LIGHT THE DARK, edited by Joe Fassler
“Light the Dark,” edited by Joe Fassler
Penguin Books, 2017
A collection of craft essays from a series in The Atlantic, this is a book to treasure, one to read again and again. The online series, called “By Heart,” is curated by Joe Fassler, who asks writers to identify a piece of writing that means something to them and to consider its impact.
It’s marvelous to read through the 46 essays collected in the book and see not only the piece of writing that each author selected, but also how they chose to talk about it and its effect on their writing life. Some writers are extremely pragmatic, outlining their daily practice. (Andre Dubus III: “So once I have a beginning, middle, and end, I walk away from it for at least six months and don’t look at it.”). Other writers are more philosophical, both about writing and about life. (Maggie Shipstead: “The thing to long for is the impossible thing: for time to slow, for the chance to loiter in a moment.”) Aimee Bender writes about memorizing poetry while driving the LA freeways. Junot Diaz considers the impact of reading Toni Morrison. Jim Shepard unpacks the moment of grace in Flannery O’Connor’s “A Good Man Is Hard to Find.” It’s hard to pick favorites because they’re all so fascinating.
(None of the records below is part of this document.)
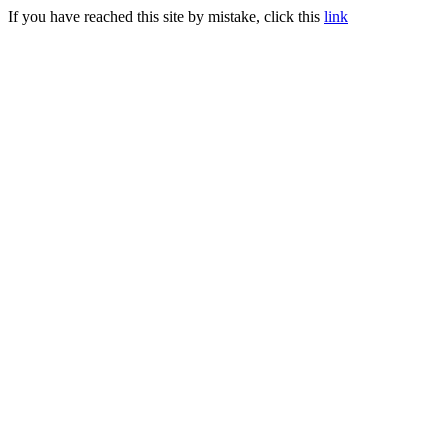
If you have reached this site by mistake, click this
link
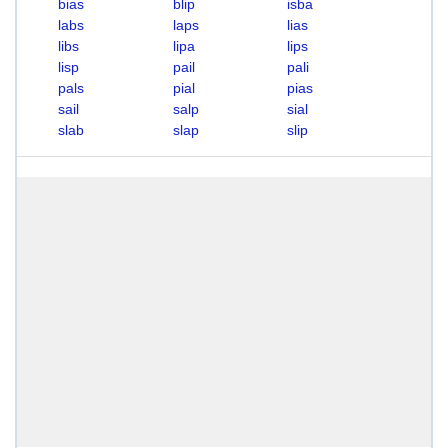
bias
blip
isba
labs
laps
lias
libs
lipa
lips
lisp
pail
pali
pals
pial
pias
sail
salp
sial
slab
slap
slip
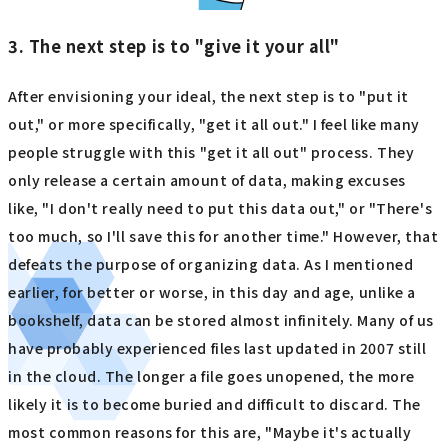
3. The next step is to "give it your all"
After envisioning your ideal, the next step is to "put it
out," or more specifically, "get it all out." I feel like many
people struggle with this "get it all out" process. They
only release a certain amount of data, making excuses
like, "I don't really need to put this data out," or "There's
too much, so I'll save this for another time." However, that
defeats the purpose of organizing data. As I mentioned
earlier, for better or worse, in this day and age, unlike a
bookshelf, data can be stored almost infinitely. Many of us
have probably experienced files last updated in 2007 still
in the cloud. The longer a file goes unopened, the more
likely it is to become buried and difficult to discard. The
most common reasons for this are, "Maybe it's actually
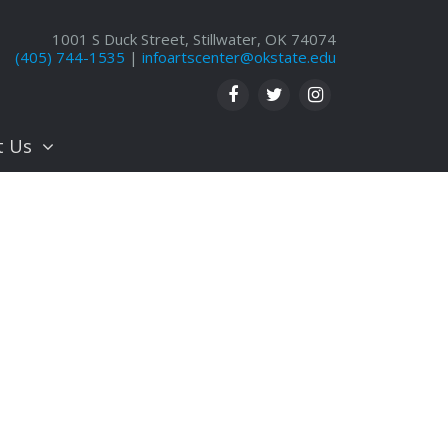
1001 S Duck Street, Stillwater, OK 74074
(405) 744-1535
|
infoartscenter@okstate.edu
t Us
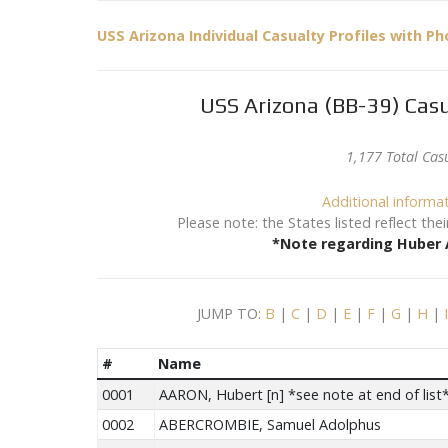
USS Arizona Individual Casualty Profiles with P
USS Arizona (BB-39) Casu
1,177 Total Cas
Additional informa
Please note: the States listed reflect th
*Note regarding Huber A
JUMP TO:
B
|
C
|
D
|
E
|
F
|
G
|
H
|
#
Name
0001
AARON, Hubert [n] *see note at end of list
0002
ABERCROMBIE, Samuel Adolphus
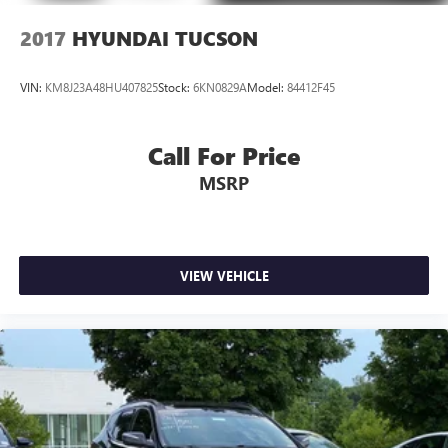
2017
HYUNDAI TUCSON
VIN:
KM8J23A48HU407825
Stock:
6KN0829A
Model:
84412F45
Call For Price
MSRP
VIEW VEHICLE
I chose to read the collection slowly, dipping in first to writers I know or whose writing is familiar to me, and then reading the pieces by writers less-known to me. There’s an argument to be made, though, for reading this chronologically, for letting each piece reflect off those that surround it. Whatever you chose, do read them all, as each essay provides a different insight into a creative brain.
The best part? The series continues online, so when you’re done reading and rereading these essays, check in online for the newest installment. And let’s hope Fassler has plans for a sequel.